Worked example
A boat leaves the harbour and travels 9 km north west, then 12 km north. Calculate:
a) its distance from the harbour
b) the bearing it now has to sail to get back to the harbour
Answer
We need to sketch the problem first.
Find the size of angle R.
The boat travels from the harbour in a NW direction. This is halfway between west and north so it is at an angle of 45° to the axis for east-west and the axis for north-south. Angles of 45° are formed as shown in the diagram below.
When the boat's direction changes to N, the internal angle formed can be found by adding 45° and 90°.
The 90° comes from the angle between the north-south and east-west axes
This angle is 135°, as shown below.
The distance of the boat from the harbour is the missing side.
We know two sides and included angle, so we use the cosine rule.
\({a^2} = {b^2} + {c^2} - 2bcCosA\)
\(= {9^2} + {12^2} - (2 \times 9 \times 12 \times \cos 135^\circ )\)
\(= 81 + 144 – (-152.74)\)
\(= 81 + 144 + 152.74\)
\(= 377.74\)
\(a=\sqrt{377.74}\)
\(a=19.4\,\,km\)
We now have to find the new bearing to sail back to the harbour.
Let's look again at the sketch.
If we find the angle \(x^{\circ}\) then we can find our required angle by subtracting this answer from 180°. The angles in a straight line add up to 180°, in this case the north line.
We can use the sine rule or the cosine rule as we now have so much information.
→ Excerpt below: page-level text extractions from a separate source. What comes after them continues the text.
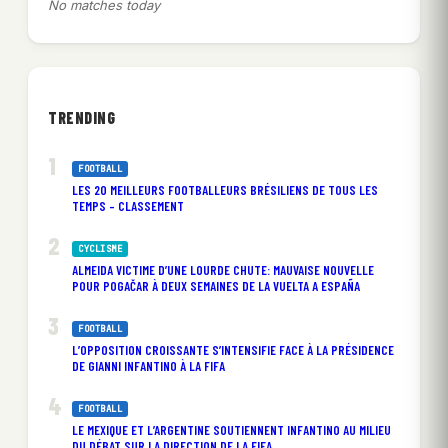
No matches today
TRENDING
FOOTBALL
LES 20 MEILLEURS FOOTBALLEURS BRÉSILIENS DE TOUS LES
TEMPS – CLASSEMENT
CYCLISME
ALMEIDA VICTIME D’UNE LOURDE CHUTE: MAUVAISE NOUVELLE
POUR POGAČAR À DEUX SEMAINES DE LA VUELTA A ESPAÑA
FOOTBALL
L’OPPOSITION CROISSANTE S’INTENSIFIE FACE À LA PRÉSIDENCE
DE GIANNI INFANTINO À LA FIFA
FOOTBALL
LE MEXIQUE ET L’ARGENTINE SOUTIENNENT INFANTINO AU MILIEU
DU DÉBAT SUR LA DIRECTION DE LA FIFA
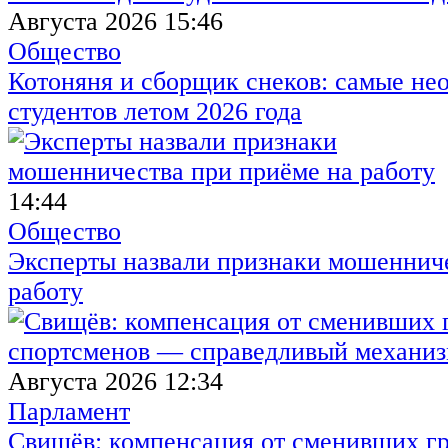
Августа 2026 15:46
Общество
Котоняня и сборщик снеков: самые не
студентов летом 2026 года
14:44
Общество
Эксперты назвали признаки мошенниче
работу
Августа 2026 12:34
Парламент
Свищёв: компенсация от сменивших г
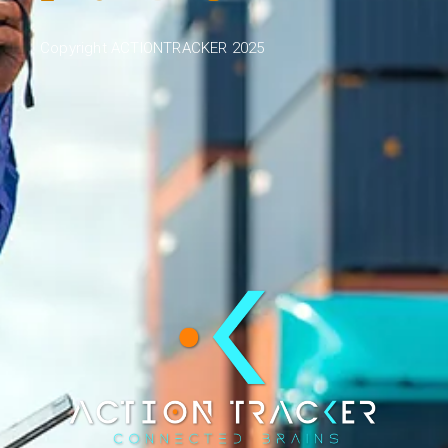
Copyright ACTIONTRACKER 2025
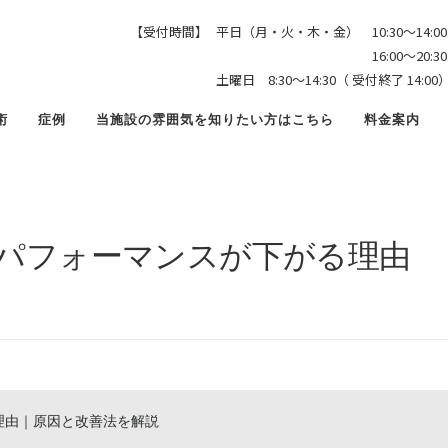
少年野球 姿勢が悪いとパフォーマンスが下がる理由
【受付時間】
平日（月・火・木・金） 10:30〜14:00
16:00〜20:30（ 受付終
土曜日 8:30〜14:30（ 受付終了 1
術
症例
当施設の雰囲気を知りたい方はこちら
料金案内
とパフォーマンスが下がる理由
由｜原因と改善法を解説
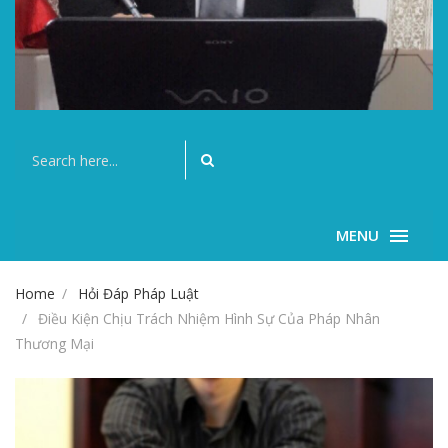
MENU
Home
Hỏi Đáp Pháp Luật
Điều Kiện Chịu Trách Nhiệm Hình Sự Của Pháp Nhân
Thương Mại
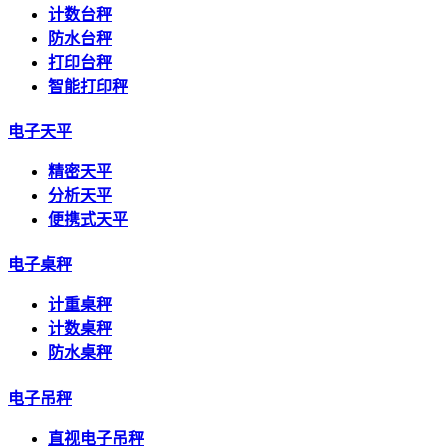
计数台秤
防水台秤
打印台秤
智能打印秤
电子天平
精密天平
分析天平
便携式天平
电子桌秤
计重桌秤
计数桌秤
防水桌秤
电子吊秤
直视电子吊秤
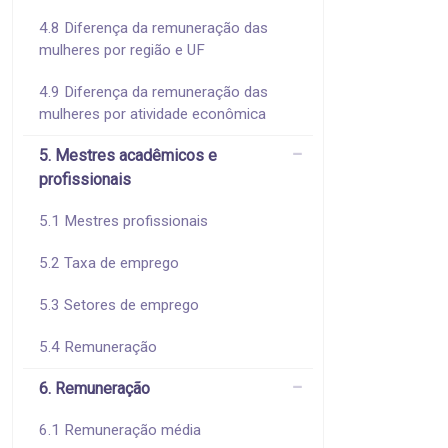
4.8 Diferença da remuneração das
mulheres por região e UF
4.9 Diferença da remuneração das
mulheres por atividade econômica
5. Mestres acadêmicos e
profissionais
5.1 Mestres profissionais
5.2 Taxa de emprego
5.3 Setores de emprego
5.4 Remuneração
6. Remuneração
6.1 Remuneração média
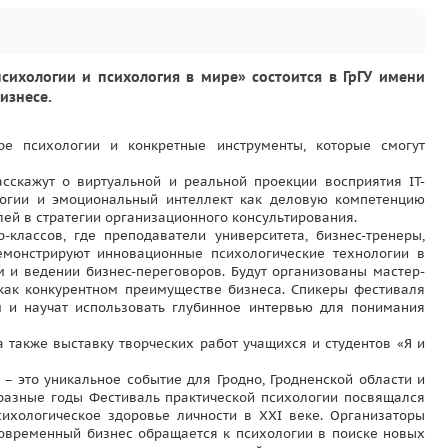
сихологии и психология в мире» состоится в ГрГУ имени
изнесе.
ре психологии и конкретные инструменты, которые смогут
сскажут о виртуальной и реальной проекции восприятия IT-
логии и эмоциональный интеллект как деловую компетенцию
ей в стратегии организационного консультирования.
классов, где преподаватели университета, бизнес-тренеры,
демонстрируют инновационные психологические технологии в
м и ведении бизнес-переговоров. Будут организованы мастер-
 как конкурентном преимуществе бизнеса. Спикеры фестиваля
м и научат использовать глубинное интервью для понимания
а также выставку творческих работ учащихся и студентов «Я и
– это уникальное событие для Гродно, Гродненской области и
 разные годы Фестиваль практической психологии посвящался
сихологическое здоровье личности в XXI веке. Организаторы
 Современный бизнес обращается к психологии в поиске новых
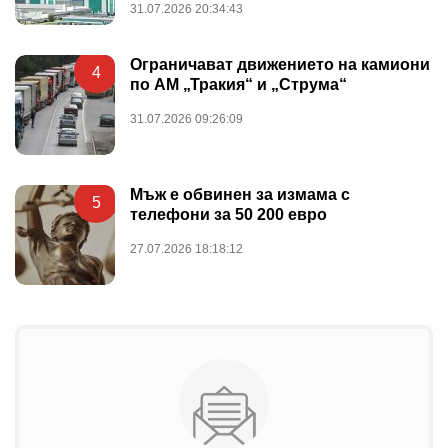
31.07.2026 20:34:43
Ограничават движението на камиони
4
по АМ „Тракия“ и „Струма“
31.07.2026 09:26:09
Мъж е обвинен за измама с
5
телефони за 50 200 евро
27.07.2026 18:18:12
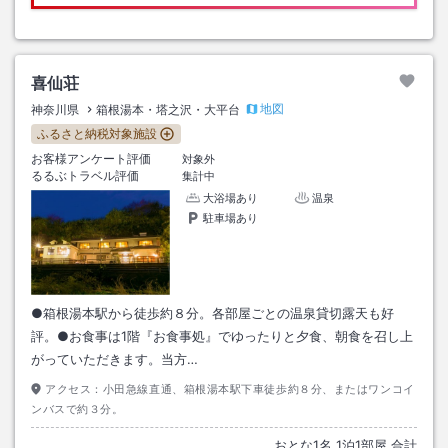
喜仙荘
地図
神奈川県
箱根湯本・塔之沢・大平台
ふるさと納税対象施設
お客様アンケート評価
対象外
るるぶトラベル評価
集計中
大浴場あり
温泉
駐車場あり
●箱根湯本駅から徒歩約８分。各部屋ごとの温泉貸切露天も好
評。●お食事は1階『お食事処』でゆったりと夕食、朝食を召し上
がっていただきます。当方…
アクセス：
小田急線直通、箱根湯本駅下車徒歩約８分、またはワンコイ
ンバスで約３分。
おとな
1
名
1
泊
1
部屋 合計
The sine rule is usually quicker.
\(\frac{{19.4}}{{\sin 135^\circ }} = \frac{9}{{\sin x^\circ }}\)
\(19.4\sin x^\circ = 9\sin 135^\circ\)
\(\sin x^\circ = \frac{{9\sin 135^\circ }}{{19.4}}\)
\(sinx^{\circ}=0.328\)
\(x^{\circ}=sin^{-1}\,0.328\)
\(x^{\circ}=19.1^{\circ}\)
Therefore the angle we require is: \(180^{\circ}-19.1^{\circ}=159.9^{\circ}\).